Intranasal ketamine effectively reduced pain in children with migraine from hospital admission to discharge. Findings from this single-center study were reported in Pediatric Neurology.
Researchers performed a retrospective review of the electronic medical records of pediatric patients with migraine who were cared for at the Cook Children’s Medical Center. A total of 34 children with migraine who received intranasal ketamine at 0.1 mg/kg/dose to 0.2 mg/kg/dose for up to 5 doses were included in the analysis. Baseline and post-dose pain scores were also assessed. Additionally, researchers evaluated patients’ responses to therapy, defined as a pain score reduction of 0 to -3 and/or reduction of ≥50% on a 10-point scale.

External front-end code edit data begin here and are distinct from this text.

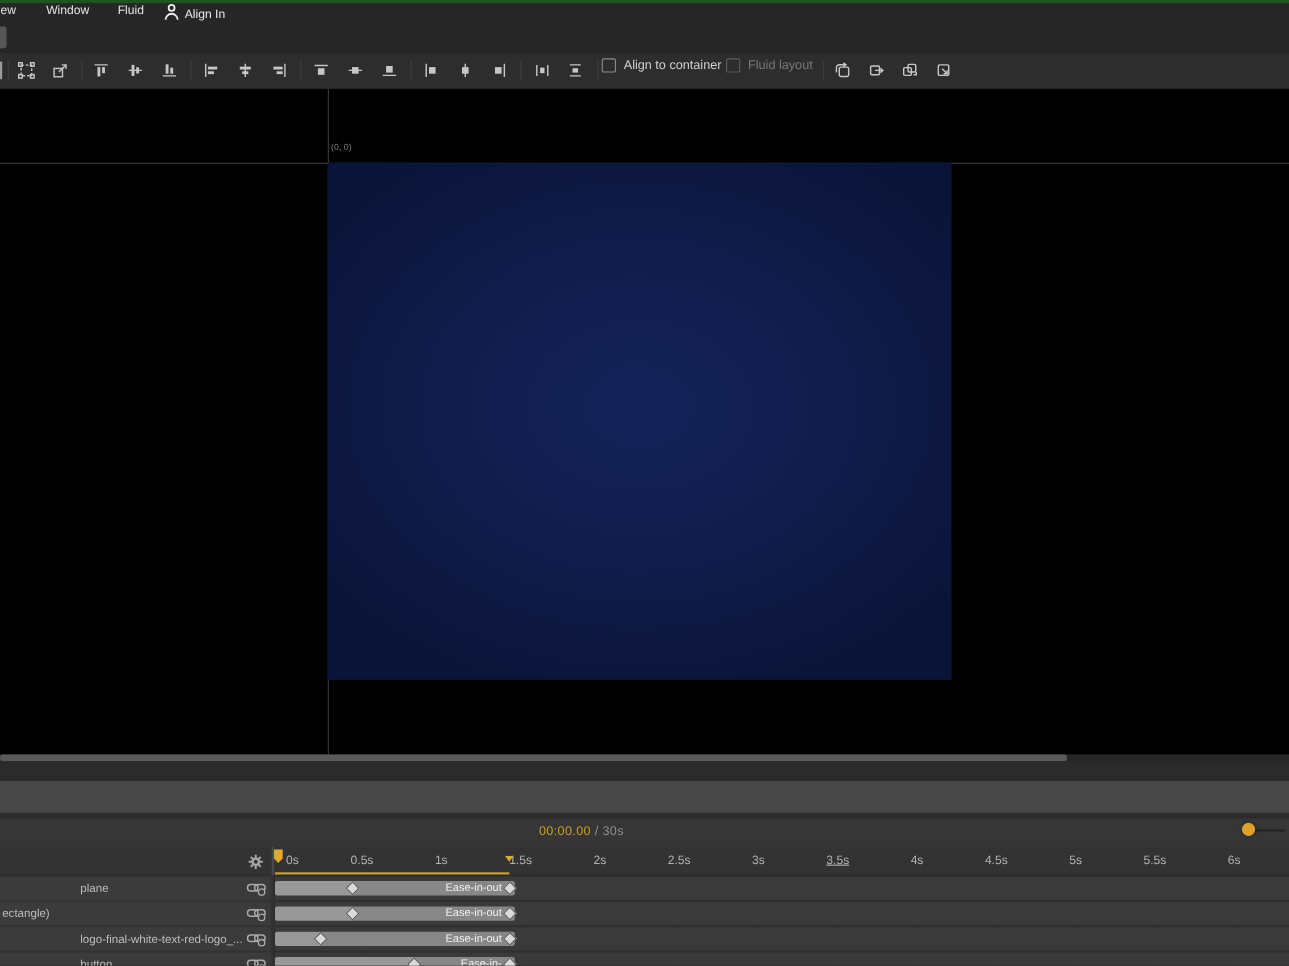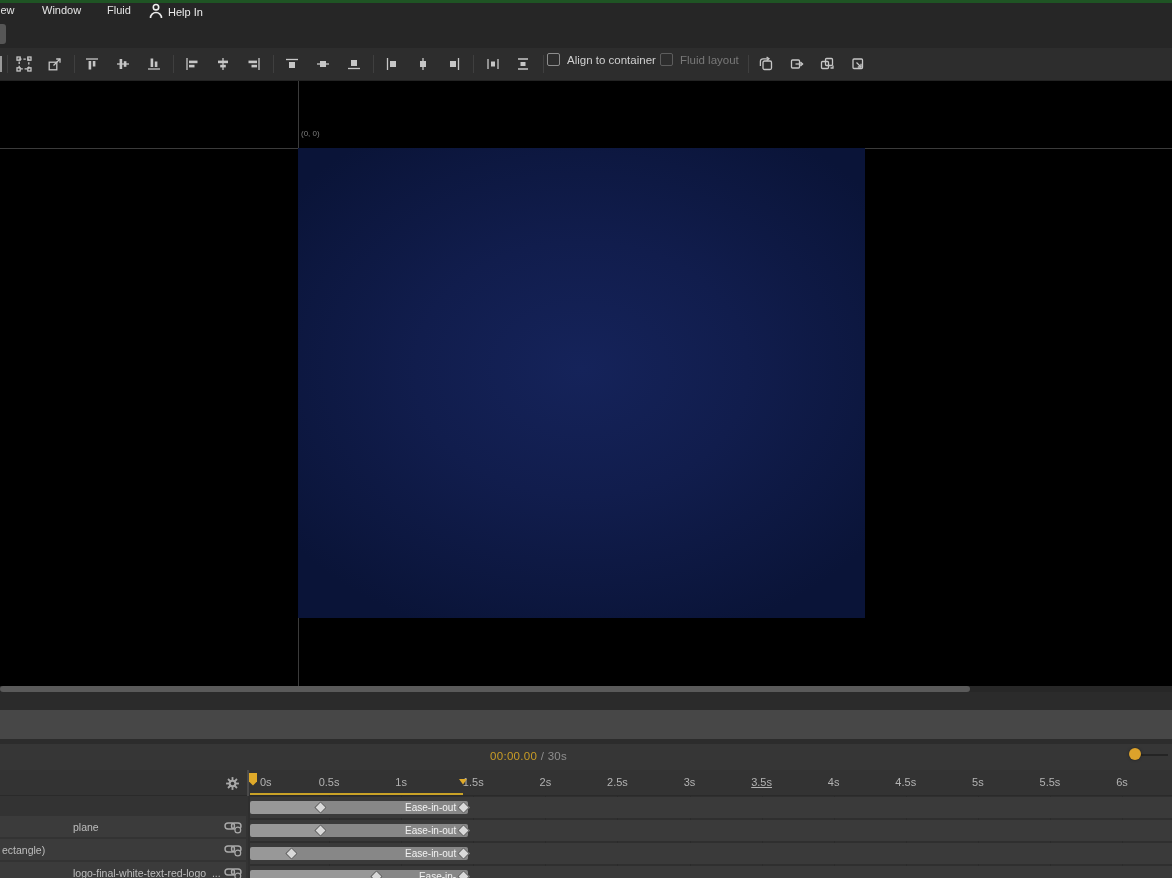--- a/index.html
+++ b/index.html
@@ -91,7 +91,7 @@
             <path d="M1.5 15 a5.5 5.5 0 0 1 11 0" fill="none" stroke="#ececec" stroke-width="1.6"></path>
           </svg>
       </span>
-      <span>Help In</span>
+      <span>Align In</span>
     </div>
   </div>
 

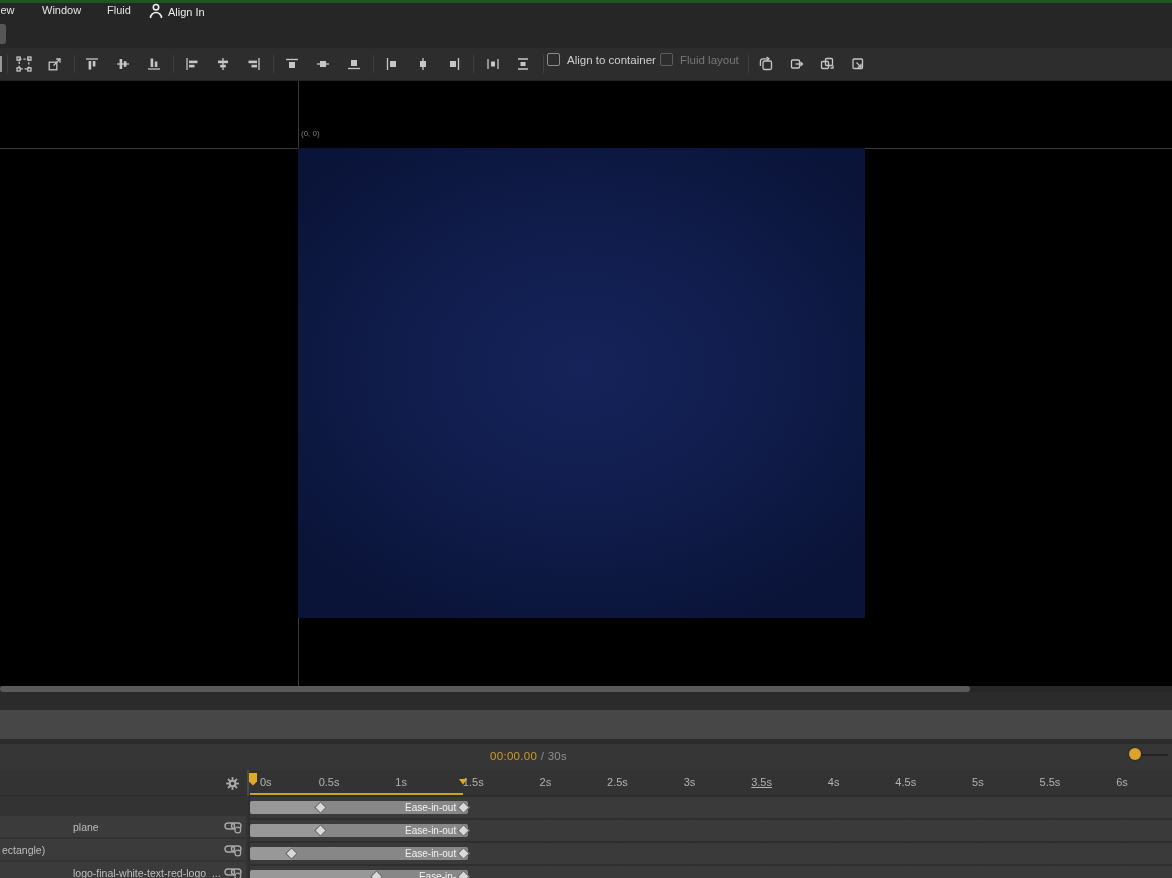--- a/index.html
+++ b/index.html
@@ -62,7 +62,7 @@
   .tl-body{position:absolute;left:0;top:796px;width:100%;height:82px;background:#2f2f2f;}
   .names-bg{position:absolute;left:0;top:0;width:248px;height:100%;background:#333333;}
   .panel-divider{position:absolute;left:247px;top:770px;width:2px;height:108px;background:#4a4a4a;}
-  .name-row{position:absolute;left:0;width:246px;height:21px;background:#3b3b3b;display:flex;align-items:center;cursor:pointer;margin-top:19px;}
+  .name-row{position:absolute;left:0;width:246px;height:21px;background:#3b3b3b;display:flex;align-items:center;cursor:pointer;}
   .name-text{font-size:10.5px;color:#bdbdbd;white-space:nowrap;overflow:hidden;max-width:148px;}
   .row-link{position:absolute;left:224px;top:3px;cursor:pointer;}
   .track-row{position:absolute;left:250px;width:922px;height:21px;background:#3a3a3a;cursor:pointer;}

On average, responders and nonresponders received intranasal ketamine doses of 0.14 mg/kg/dose. Approximately 73.5% (n=25) of patients within the retrospective cohort were considered responders. From admission to the end of treatment, the group had a mean pain score reduction of -7.2. Responders also received a significantly lower mean total dose compared with nonresponders (30.2 mg vs 45.8 mg, respectively; P =.009).
Overall, there was a 66.1% reduction in pain scores among responders and nonresponders (83.7% vs 16.6%, respectively). Significant differences were observed between the mean pain scores of responders and nonresponders immediately after ketamine dose 1 (5 vs 7.4, respectively; P =.0149), dose 2 (3.1 vs 7.3; P =.001), dose 3 (2.9 vs 7.1; P =.001), dose 4 (1.3 vs 7.4; P <.001), and dose 5 (2.3 vs 6.9; P =.009).
Limitations of this study included its retrospective design as well as the inclusion of a small number of pediatric patients from a single center.
Based on these findings, the researchers suggested that “practitioners should consider integration of intranasal ketamine into abortive migraine therapy algorithms.”
Turner AL, Shandley S, Miller E, Perry MS, Ryals B. Intranasal ketamine for abortive migraine therapy in pediatric patients: a single-center review. Pediatr Neurol. 2020;104:46-53.